Despite this, Kalaivanan said pet owners need to be mindful of the financial implications of animal care, as long-term veterinary care can amount to thousands of ringgit, imposing a significant financial burden on pet owners.

“Government clinics play a crucial role in providing accessible care and managing public health concerns through mass vaccinations and disease control programmes.

“By going to these clinics, pet owners can access affordable care for their pets and support public initiatives aimed at promoting responsible pet ownership.”

Kalaivanan said apart from the Kuala Lumpur Veterinary Hospital (HVKL), the government operates nine veterinary clinics in the Klang Valley that are located in Petaling, Hulu Selangor, Hulu Langat, Klang, Kuala Langat, Kuala Selangor, Gombak, Sabak Bernam, and Sepang districts.

HVKL provides a wide range of veterinary services for animals, including outpatient treatments and surgeries such as neutering and auricular haematoma repair, which is a procedure to drain blood collected underneath an animal’s ear skin.

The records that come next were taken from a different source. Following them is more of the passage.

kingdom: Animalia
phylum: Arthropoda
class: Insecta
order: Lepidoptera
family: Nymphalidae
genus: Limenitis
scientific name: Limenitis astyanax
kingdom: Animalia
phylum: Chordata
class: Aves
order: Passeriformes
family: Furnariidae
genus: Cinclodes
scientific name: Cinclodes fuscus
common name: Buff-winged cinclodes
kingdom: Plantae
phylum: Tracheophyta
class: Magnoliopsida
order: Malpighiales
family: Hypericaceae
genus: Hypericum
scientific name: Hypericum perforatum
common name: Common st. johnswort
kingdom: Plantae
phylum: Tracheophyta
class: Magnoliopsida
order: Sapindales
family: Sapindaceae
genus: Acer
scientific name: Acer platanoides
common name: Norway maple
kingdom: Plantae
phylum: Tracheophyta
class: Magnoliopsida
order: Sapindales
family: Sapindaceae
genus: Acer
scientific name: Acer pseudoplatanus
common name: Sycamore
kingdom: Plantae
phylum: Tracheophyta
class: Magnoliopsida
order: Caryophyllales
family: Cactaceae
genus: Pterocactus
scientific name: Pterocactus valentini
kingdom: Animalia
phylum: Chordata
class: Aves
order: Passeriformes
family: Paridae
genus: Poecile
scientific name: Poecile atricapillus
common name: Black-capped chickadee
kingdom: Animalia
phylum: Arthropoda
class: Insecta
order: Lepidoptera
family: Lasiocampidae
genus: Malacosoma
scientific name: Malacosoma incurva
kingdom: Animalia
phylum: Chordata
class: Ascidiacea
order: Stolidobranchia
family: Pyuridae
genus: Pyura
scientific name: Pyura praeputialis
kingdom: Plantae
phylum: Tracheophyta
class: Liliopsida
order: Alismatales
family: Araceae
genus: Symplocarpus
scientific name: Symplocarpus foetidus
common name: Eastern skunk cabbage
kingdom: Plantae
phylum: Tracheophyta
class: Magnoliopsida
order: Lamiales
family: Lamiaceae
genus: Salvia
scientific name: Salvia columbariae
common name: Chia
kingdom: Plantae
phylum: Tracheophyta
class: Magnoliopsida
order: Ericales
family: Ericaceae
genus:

It also offers dental scaling, vaccinations, and pet registration services like microchipping and pet passports. Diagnostic services include X-rays, ultrasound, and laboratory tests like haematology, blood profiles, and urinalysis.

HVKL also assists with permits for interstate animal movement through the e-permit system and grants permissions for ritual slaughter.

Kalaivanan said despite efforts by the Department of Veterinary Services and other organisations to increase the number of services offered by government clinics, they can vary across different regions.

“Government veterinary clinics in urban areas are better equipped and staffed, providing a range of services to the public. However, those in rural and underserved regions have limited resources, outdated facilities, and are short of veterinary professionals.”

Kalaivanan urged the government to open additional veterinary clinics, especially in rural areas, and to provide additional funding to those already operating.

He said many clinics are struggling with limited budgets that impact their ability to procure necessary supplies, maintain facilities, and hire sufficient staff.

“Underfunding often affects the quality and range of services government veterinary clinics can provide, so to maintain higher standards of animal care, their staff should be provided with skills upgrading and informed about best practices and new veterinary developments.

“Regular inspections and audits by the department would also ensure adherence to high standards, especially since mechanisms are in place to receive and address public complaints and feedback.”

Kalaivanan suggested the government also consider subsidising services such as neutering or other assistance to animal caregivers.

“This would help alleviate the financial strain of poorer pet owners and recognise the role played by caregivers in ensuring the well-being of their pets, which are considered part of the family.”